In early December 2020, the Texas Public Policy Foundation (TPPF) assembled two dozen experts to game out the possibility of a renewed humanitarian and national security crisis on the southern border with Mexico. The simulation suggested that a new border crisis will rapidly occur in the early months of a Biden administration based largely on the expectation of a softening of the Trump administration’s approach to border security. Further, it suggested that the crisis will be exacerbated by the Biden team’s inability to quickly analyze the situation and develop and deploy an adequate response. Additional consequences will emerge concurrent with the renewed humanitarian border crisis: a surge in dangerous opioid smuggling and a resultant increase in American overdose deaths, and an increase in infiltration by people with links to terrorist organizations.

Key Points

With a new administration comes new border enforcement policies and changed expectations with expectations likely to be the biggest driver of a new border crisis in the near term.

  • Even before formally announced policy changes, introduced legislation, or public statements, changed expectations primed a new wave of migrants to risk traveling to the border.
  • The Biden administration will be fatally slow to respond to the scale of the crisis as it unfolds.
  • The change in administration and anticipated changes in border enforcement may set off a chain reaction in the balance of power among Mexican and Central American drug cartels, resulting in a wave of violence.
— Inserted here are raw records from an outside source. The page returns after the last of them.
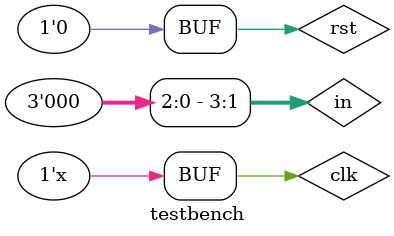
<source format=v>

module testbench ;

 reg [3:0] in;
 reg clk, rst ;
 wire [3:0] out;
 
 always #20 clk = ~ clk ;
 
 pipo DUT(in, clk, rst, out);
 
 initial begin
 
 clk = 0;
 rst = 1;
 #40;
 rst =0;
 
 repeat(10) begin
  in = $random ;
 #90;
 end
   
 end
endmodule

</source>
  • The stability of the Northern Triangle nations of Guatemala, Honduras, and El Salvador are likely to be challenged with an escalation of cartel violence and the possible overt takeover by the cartels of one of those nations along with a de facto alliance with the People’s Republic of China.
  • Cartels and their suppliers in China may shift to the production of carfentanyl, an opioid 100 times as potent as fentanyl, resulting in a significant increase in American overdose deaths as well as increased risk to U.S. law enforcement personnel.
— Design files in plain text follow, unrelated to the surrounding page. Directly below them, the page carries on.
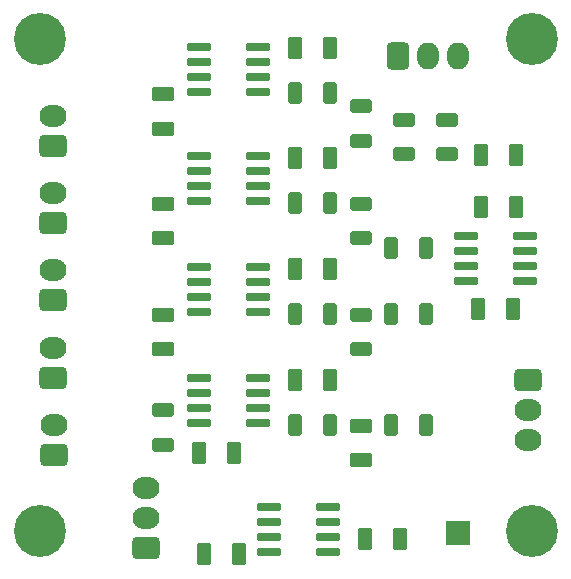
<source format=gts>
%TF.GenerationSoftware,KiCad,Pcbnew,(6.0.1-0)*%
%TF.CreationDate,2022-09-05T12:17:56-04:00*%
%TF.ProjectId,Summing Circuit V5,53756d6d-696e-4672-9043-697263756974,003*%
%TF.SameCoordinates,Original*%
%TF.FileFunction,Soldermask,Top*%
%TF.FilePolarity,Negative*%
%FSLAX46Y46*%
G04 Gerber Fmt 4.6, Leading zero omitted, Abs format (unit mm)*
G04 Created by KiCad (PCBNEW (6.0.1-0)) date 2022-09-05 12:17:56*
%MOMM*%
%LPD*%
G01*
G04 APERTURE LIST*
G04 Aperture macros list*
%AMRoundRect*
0 Rectangle with rounded corners*
0 $1 Rounding radius*
0 $2 $3 $4 $5 $6 $7 $8 $9 X,Y pos of 4 corners*
0 Add a 4 corners polygon primitive as box body*
4,1,4,$2,$3,$4,$5,$6,$7,$8,$9,$2,$3,0*
0 Add four circle primitives for the rounded corners*
1,1,$1+$1,$2,$3*
1,1,$1+$1,$4,$5*
1,1,$1+$1,$6,$7*
1,1,$1+$1,$8,$9*
0 Add four rect primitives between the rounded corners*
20,1,$1+$1,$2,$3,$4,$5,0*
20,1,$1+$1,$4,$5,$6,$7,0*
20,1,$1+$1,$6,$7,$8,$9,0*
20,1,$1+$1,$8,$9,$2,$3,0*%
G04 Aperture macros list end*
%ADD10O,1.841600X2.291600*%
%ADD11RoundRect,0.300800X-0.620000X-0.845000X0.620000X-0.845000X0.620000X0.845000X-0.620000X0.845000X0*%
%ADD12RoundRect,0.300800X0.325000X0.650000X-0.325000X0.650000X-0.325000X-0.650000X0.325000X-0.650000X0*%
%ADD13RoundRect,0.300800X-0.650000X0.325000X-0.650000X-0.325000X0.650000X-0.325000X0.650000X0.325000X0*%
%ADD14RoundRect,0.300800X-0.312500X-0.625000X0.312500X-0.625000X0.312500X0.625000X-0.312500X0.625000X0*%
%ADD15RoundRect,0.300800X-0.625000X0.312500X-0.625000X-0.312500X0.625000X-0.312500X0.625000X0.312500X0*%
%ADD16RoundRect,0.300800X0.312500X0.625000X-0.312500X0.625000X-0.312500X-0.625000X0.312500X-0.625000X0*%
%ADD17RoundRect,0.200800X-0.825000X-0.150000X0.825000X-0.150000X0.825000X0.150000X-0.825000X0.150000X0*%
%ADD18RoundRect,0.300800X0.845000X-0.620000X0.845000X0.620000X-0.845000X0.620000X-0.845000X-0.620000X0*%
%ADD19O,2.291600X1.841600*%
%ADD20RoundRect,0.300800X0.625000X-0.312500X0.625000X0.312500X-0.625000X0.312500X-0.625000X-0.312500X0*%
%ADD21C,4.401600*%
%ADD22RoundRect,0.300800X-0.845000X0.620000X-0.845000X-0.620000X0.845000X-0.620000X0.845000X0.620000X0*%
%ADD23RoundRect,0.300800X0.650000X-0.325000X0.650000X0.325000X-0.650000X0.325000X-0.650000X-0.325000X0*%
%ADD24RoundRect,0.050800X-1.000000X-1.000000X1.000000X-1.000000X1.000000X1.000000X-1.000000X1.000000X0*%
%ADD25RoundRect,0.300800X-0.325000X-0.650000X0.325000X-0.650000X0.325000X0.650000X-0.325000X0.650000X0*%
%ADD26RoundRect,0.200800X0.825000X0.150000X-0.825000X0.150000X-0.825000X-0.150000X0.825000X-0.150000X0*%
G04 APERTURE END LIST*
D10*
%TO.C,J3*%
X116205000Y-49149000D03*
X113665000Y-49149000D03*
D11*
X111125000Y-49149000D03*
%TD*%
D12*
%TO.C,C5*%
X105361000Y-67183000D03*
X102411000Y-67183000D03*
%TD*%
D13*
%TO.C,C9*%
X107950000Y-80440000D03*
X107950000Y-83390000D03*
%TD*%
D12*
%TO.C,C8*%
X97233000Y-82804000D03*
X94283000Y-82804000D03*
%TD*%
D14*
%TO.C,R3*%
X102423500Y-61595000D03*
X105348500Y-61595000D03*
%TD*%
D15*
%TO.C,W1*%
X91186000Y-79121000D03*
X91186000Y-82046000D03*
%TD*%
D16*
%TO.C,R7*%
X113476500Y-70993000D03*
X110551500Y-70993000D03*
%TD*%
D17*
%TO.C,U5*%
X116905000Y-64389000D03*
X116905000Y-65659000D03*
X116905000Y-66929000D03*
X116905000Y-68199000D03*
X121855000Y-68199000D03*
X121855000Y-66929000D03*
X121855000Y-65659000D03*
X121855000Y-64389000D03*
%TD*%
D18*
%TO.C,J7*%
X81935000Y-69850000D03*
D19*
X81935000Y-67310000D03*
%TD*%
D18*
%TO.C,J4*%
X89789000Y-90805000D03*
D19*
X89789000Y-88265000D03*
X89789000Y-85725000D03*
%TD*%
D12*
%TO.C,C12*%
X120855000Y-70612000D03*
X117905000Y-70612000D03*
%TD*%
D20*
%TO.C,R9*%
X115252500Y-57469500D03*
X115252500Y-54544500D03*
%TD*%
D12*
%TO.C,C1*%
X97614000Y-91313000D03*
X94664000Y-91313000D03*
%TD*%
D18*
%TO.C,J8*%
X81935000Y-63309500D03*
D19*
X81935000Y-60769500D03*
%TD*%
D20*
%TO.C,R12*%
X111633000Y-57469500D03*
X111633000Y-54544500D03*
%TD*%
D21*
%TO.C,H1*%
X80772000Y-47752000D03*
%TD*%
D15*
%TO.C,R11*%
X107950000Y-53401500D03*
X107950000Y-56326500D03*
%TD*%
D17*
%TO.C,U6*%
X94299000Y-48387000D03*
X94299000Y-49657000D03*
X94299000Y-50927000D03*
X94299000Y-52197000D03*
X99249000Y-52197000D03*
X99249000Y-50927000D03*
X99249000Y-49657000D03*
X99249000Y-48387000D03*
%TD*%
D22*
%TO.C,J2*%
X122154000Y-76581000D03*
D19*
X122154000Y-79121000D03*
X122154000Y-81661000D03*
%TD*%
D23*
%TO.C,C4*%
X91186000Y-64594000D03*
X91186000Y-61644000D03*
%TD*%
D24*
%TO.C,J5*%
X116205000Y-89535000D03*
%TD*%
D25*
%TO.C,C2*%
X108318000Y-90043000D03*
X111268000Y-90043000D03*
%TD*%
D12*
%TO.C,C13*%
X105361000Y-48514000D03*
X102411000Y-48514000D03*
%TD*%
D21*
%TO.C,H4*%
X122428000Y-89408000D03*
%TD*%
D23*
%TO.C,C6*%
X91186000Y-73992000D03*
X91186000Y-71042000D03*
%TD*%
D21*
%TO.C,H2*%
X122428000Y-47752000D03*
%TD*%
D17*
%TO.C,U4*%
X94299000Y-57658000D03*
X94299000Y-58928000D03*
X94299000Y-60198000D03*
X94299000Y-61468000D03*
X99249000Y-61468000D03*
X99249000Y-60198000D03*
X99249000Y-58928000D03*
X99249000Y-57658000D03*
%TD*%
D26*
%TO.C,U1*%
X105156000Y-91186000D03*
X105156000Y-89916000D03*
X105156000Y-88646000D03*
X105156000Y-87376000D03*
X100206000Y-87376000D03*
X100206000Y-88646000D03*
X100206000Y-89916000D03*
X100206000Y-91186000D03*
%TD*%
D14*
%TO.C,R2*%
X102423500Y-70993000D03*
X105348500Y-70993000D03*
%TD*%
%TO.C,R10*%
X102423500Y-52324000D03*
X105348500Y-52324000D03*
%TD*%
D16*
%TO.C,R6*%
X113476500Y-80391000D03*
X110551500Y-80391000D03*
%TD*%
D18*
%TO.C,J1*%
X81955000Y-82931000D03*
D19*
X81955000Y-80391000D03*
%TD*%
D12*
%TO.C,C7*%
X105361000Y-76581000D03*
X102411000Y-76581000D03*
%TD*%
D15*
%TO.C,R5*%
X107950000Y-61656500D03*
X107950000Y-64581500D03*
%TD*%
%TO.C,R4*%
X107950000Y-71054500D03*
X107950000Y-73979500D03*
%TD*%
D17*
%TO.C,U3*%
X94299000Y-67056000D03*
X94299000Y-68326000D03*
X94299000Y-69596000D03*
X94299000Y-70866000D03*
X99249000Y-70866000D03*
X99249000Y-69596000D03*
X99249000Y-68326000D03*
X99249000Y-67056000D03*
%TD*%
D14*
%TO.C,R1*%
X102423500Y-80391000D03*
X105348500Y-80391000D03*
%TD*%
D21*
%TO.C,H3*%
X80772000Y-89408000D03*
%TD*%
D12*
%TO.C,C3*%
X105361000Y-57785000D03*
X102411000Y-57785000D03*
%TD*%
D23*
%TO.C,C14*%
X91186000Y-55323000D03*
X91186000Y-52373000D03*
%TD*%
D12*
%TO.C,C10*%
X121109000Y-57531000D03*
X118159000Y-57531000D03*
%TD*%
D18*
%TO.C,J9*%
X81935000Y-56769000D03*
D19*
X81935000Y-54229000D03*
%TD*%
D25*
%TO.C,C11*%
X118159000Y-61976000D03*
X121109000Y-61976000D03*
%TD*%
D17*
%TO.C,U2*%
X94299000Y-76454000D03*
X94299000Y-77724000D03*
X94299000Y-78994000D03*
X94299000Y-80264000D03*
X99249000Y-80264000D03*
X99249000Y-78994000D03*
X99249000Y-77724000D03*
X99249000Y-76454000D03*
%TD*%
D16*
%TO.C,R8*%
X113476500Y-65405000D03*
X110551500Y-65405000D03*
%TD*%
D18*
%TO.C,J6*%
X81935000Y-76390500D03*
D19*
X81935000Y-73850500D03*
%TD*%
M02*

</source>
  • Most of the Mexican government, with the exception of President López Obrador (AMLO), is deeply compromised by the cartels, especially the Sinaloa Federation, making it difficult for AMLO to consistently enforce his directives.
  • The border crisis may progress along vastly different lines in California and Texas as governors Newsom and Abbott use their inherent authority to take very different approaches.
  • The end of travel restrictions on certain nations will increase the flow of individuals connected with terror groups into the U.S.